#### [Aim of the task]
Among the records below, find the line with "vfov_deg: 48.2" and the line with "hfov_deg: 96.7". Set down both and every line between, exactly and with no pictures, but nothing else.

#### [Available data]
════════════════════
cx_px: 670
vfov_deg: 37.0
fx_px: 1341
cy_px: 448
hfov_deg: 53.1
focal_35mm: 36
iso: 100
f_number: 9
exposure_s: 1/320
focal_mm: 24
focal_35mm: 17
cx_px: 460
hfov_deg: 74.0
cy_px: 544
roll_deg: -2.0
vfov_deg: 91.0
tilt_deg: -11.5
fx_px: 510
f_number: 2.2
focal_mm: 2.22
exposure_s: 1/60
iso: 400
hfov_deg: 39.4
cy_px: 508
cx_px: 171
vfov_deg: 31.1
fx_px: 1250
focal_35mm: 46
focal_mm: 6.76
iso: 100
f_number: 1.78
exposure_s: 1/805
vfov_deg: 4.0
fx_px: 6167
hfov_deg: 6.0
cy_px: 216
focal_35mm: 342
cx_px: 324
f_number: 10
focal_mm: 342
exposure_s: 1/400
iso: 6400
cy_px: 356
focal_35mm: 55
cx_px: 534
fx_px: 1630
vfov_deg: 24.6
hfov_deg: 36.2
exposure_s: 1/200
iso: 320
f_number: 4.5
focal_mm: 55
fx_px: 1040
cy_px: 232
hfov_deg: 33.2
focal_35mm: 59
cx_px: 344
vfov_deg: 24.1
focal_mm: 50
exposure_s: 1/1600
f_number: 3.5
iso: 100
════════════════════
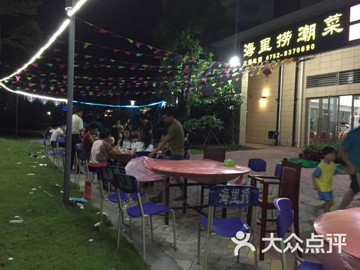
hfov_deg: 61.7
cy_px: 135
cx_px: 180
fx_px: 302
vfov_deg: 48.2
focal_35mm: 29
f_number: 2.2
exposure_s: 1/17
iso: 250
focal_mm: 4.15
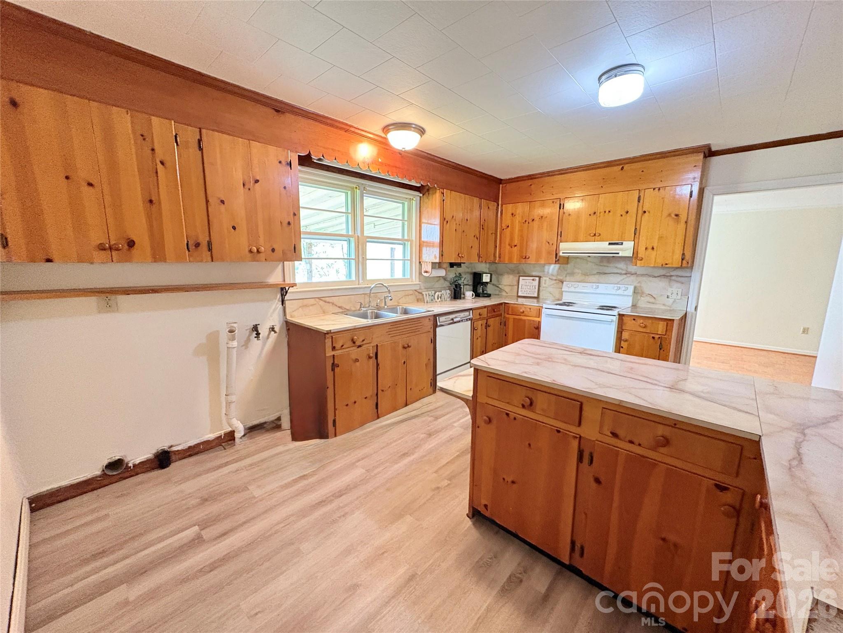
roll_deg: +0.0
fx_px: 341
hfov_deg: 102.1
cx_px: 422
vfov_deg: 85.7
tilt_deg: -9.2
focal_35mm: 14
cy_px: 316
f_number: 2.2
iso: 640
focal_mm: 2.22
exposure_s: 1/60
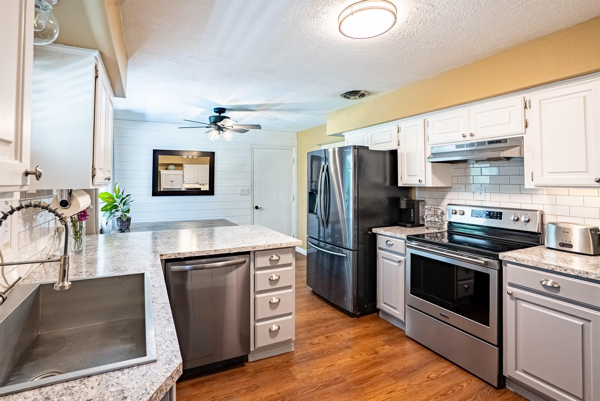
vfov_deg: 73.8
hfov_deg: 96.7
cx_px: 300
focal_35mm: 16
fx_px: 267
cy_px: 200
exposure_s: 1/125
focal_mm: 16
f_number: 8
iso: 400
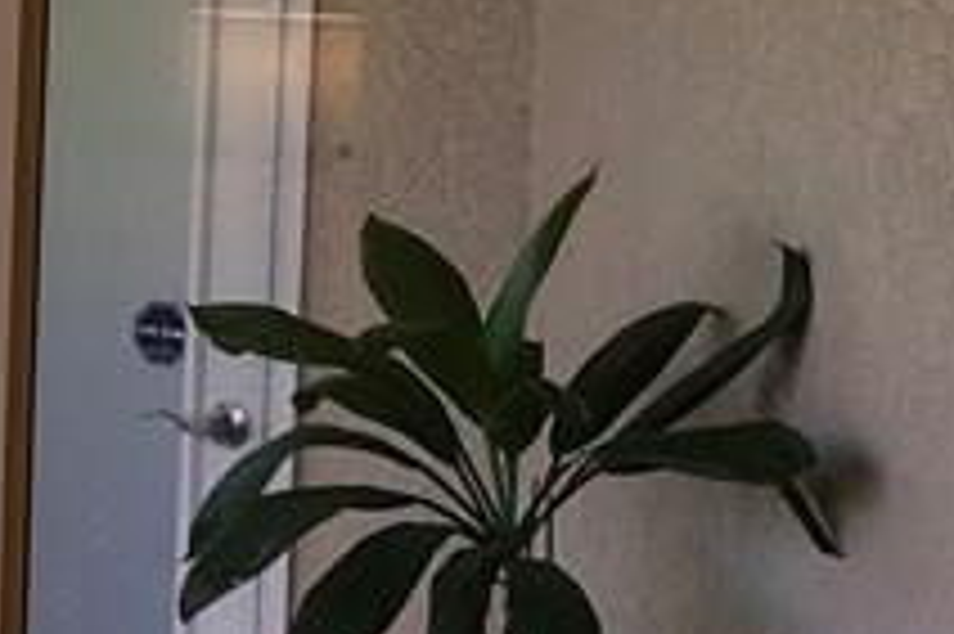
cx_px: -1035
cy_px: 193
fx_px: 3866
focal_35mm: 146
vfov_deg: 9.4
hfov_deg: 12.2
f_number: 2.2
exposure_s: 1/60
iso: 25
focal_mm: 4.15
════════════════════
#### [Task answer]
vfov_deg: 48.2
focal_35mm: 29
f_number: 2.2
exposure_s: 1/17
iso: 250
focal_mm: 4.15
roll_deg: +0.0
fx_px: 341
hfov_deg: 102.1
cx_px: 422
vfov_deg: 85.7
tilt_deg: -9.2
focal_35mm: 14
cy_px: 316
f_number: 2.2
iso: 640
focal_mm: 2.22
exposure_s: 1/60
vfov_deg: 73.8
hfov_deg: 96.7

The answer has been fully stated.